The Pitch: Five “lucky” guests are delivered to Fantasy Island, where they are warned by caretaker Roarke (Michael Peña) that they each have one wish that must be played out to completion. This includes Melanie’s (Lucy Hale) revenge plot on her high school bully Sloane (Portia Doubleday), Elena’s (Maggie Q) redo of a marriage proposal, Patrick’s (Austin Stowell) desire to enlist, and brothers Bradley’s (Ryan Hansen) and Brax’s (Jimmy O. Yang) quest for a banging party. Naturally, none of their fantasies play out in expected fashion as it is revealed that their secret desires are not only very real, but also have deadly consequences.
Be Careful What You Wish For: Early in the film, when the rules of the Island and the film itself are being clarified in plodding exposition to both the guests and the audience, Roarke explains to Elena that most people opt for mundane fantasies, often involving “sex stuff”. Ironically, this not only describes Bradley and Brax’s wish, which involves a kind of Spring Break pool party that encourages equal opportunity ogling of male and female models, but also the film’s entire premise, which is predicated on a series of truly uninspired desires.
One of Fantasy Island’s biggest issues is that it simply isn’t interesting. Not unlike a horror anthology, Jeff Wadlow’s script, written with frequent collaborators Jillian Jacobs and Christopher Roach, is forced to divide its attention between four separate storylines. And like anthologies, not all of these narratives are created equal or – in this case – three of the four are the equivalent of a cinematic sedative.
Bland Paradise: The most engaging storyline is Melanie’s quest for revenge, which is both relatable and features the most visually distinctive look of the film. Overall the vast majority of the film has a bland tan sand and leafy green color palette that, paired with a soft “three drinks into a bender” lighting scheme feels more like an advertisement for an all-inclusive resort, not a threatening horror film.
The exception is Melanie’s initial scenes of torture on Sloane. Mileage may vary based on the audience’s interest in the aesthetic of torture porn films like Saw and Hostel (a woman strapped to a chair, a table of surgical instruments, and a beefy man dressed in an apron), but at least Melanie’s button pushing in a grimy basement stands out from the rest of the otherwise bland production.
Boredom Trumps Diversity: While Fantasy Island arguably attempts to infuse its narrative with a diverse and representative cast headed by women and POC, it fails to offer anything for its talented cast to do. Hale comes across best, partially because she has the most engaging storyline and partially because she’s the most outspoken character (who doesn’t love an outspoken drunk?). Her banter with Doubleday is decent, although Melanie’s efforts to hide the truth of her relationship from Sloane is painful and goes on for far too long.

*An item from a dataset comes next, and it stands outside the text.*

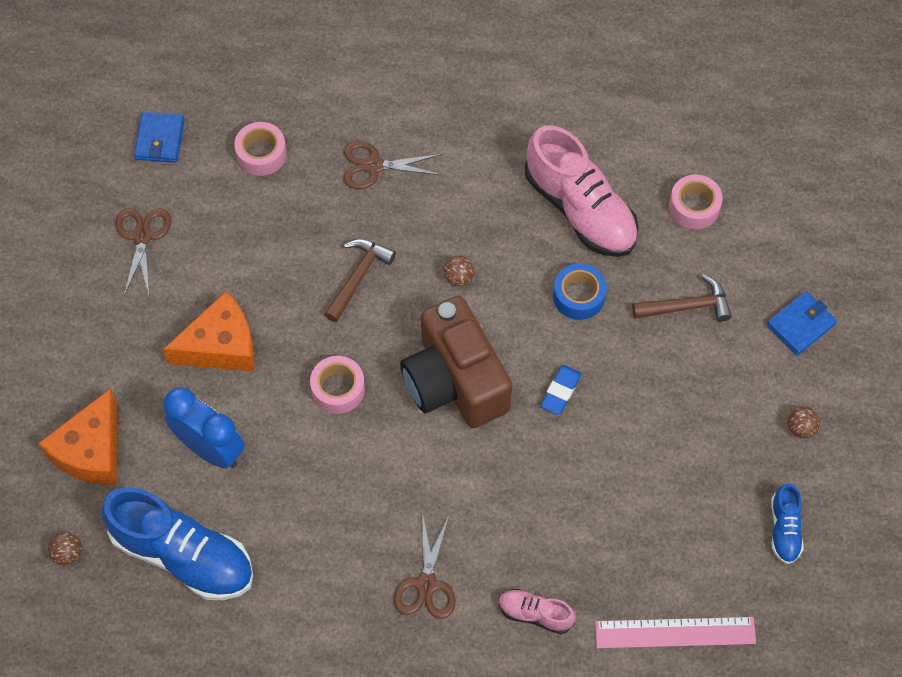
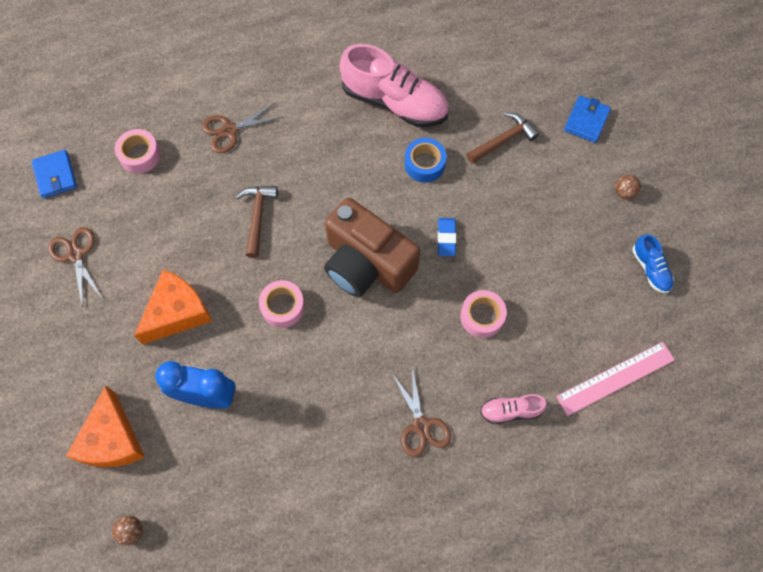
camera: 25 degrees left, 5 degrees up
(183, 555) = (225, 489): blue shoe -> none
(458, 278) = (332, 186): brown ball -> none
(694, 207) = (472, 68): pink tape -> pink tape (482, 316)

Maggie Q is criminally misused as the emotional centre of the group, in part because the film saddles her with the boring storyline. Ditto for Abercrombie-esque Powell, who barely emotes and has nothing to do. Hansen and Yang have decent chemistry, but their characters are also aggravating and undercooked. Even the presence of genre vets like Peña and Michael Rooker (sporting an utterly atrocious curly wig) don’t help because they are little more than cameos.
Restart The Fantasy: As each member of the group wanders away to engage in their boring fantasy, the film’s lethargic pacing immediately becomes its downfall. Not only are most of the individual desires dull and uninteresting, each time they threaten to become engaging, the film cuts to one of the others. Cross-cutting between four different storylines creates an interminable start/stop, a bizarre creative decision that continually undercuts any sense of rising action or anticipation. This is particularly egregious whenever we cut back to Elena’s storyline, which features no action or horror elements.
Even as the “mystery” of what is truly occurring on the Island is sloooooowly revealed, it feels far too laboriously drawn out. Not helping matters is that even as the individual fantasies finally begin to coalesce, Wadlow, Jacobs, and Roach tack on a whole other act to expand and elaborate on the nature of the threat, complete with unkillable villains whose eyes ooze black goop – just like last year’s remake of Black Christmas, another Blumhouse production (perhaps the inky sludge was purchased in bulk and split between the two films?). By the time the characters come together to battle their literal demons in an underground cave, it’s impossible to care about the outcome – laughable and overwrought as it is.
The Verdict: Ultimately Fantasy Island’s four-for-the-price-of-one narrative and its excruciating hour-and-50-minute runtime doom it. The film is visually bland, lacks charismatic characters or interesting backstories, and long overstays its welcome with an egregiously protracted third act that feels interminable. Dismiss any fantasy that Fantasy Island is worth checking out; this is so far the worst horror film of the year.
Where’s It Playing? Fantasy Island is available to cure insomniacs in theatres everywhere.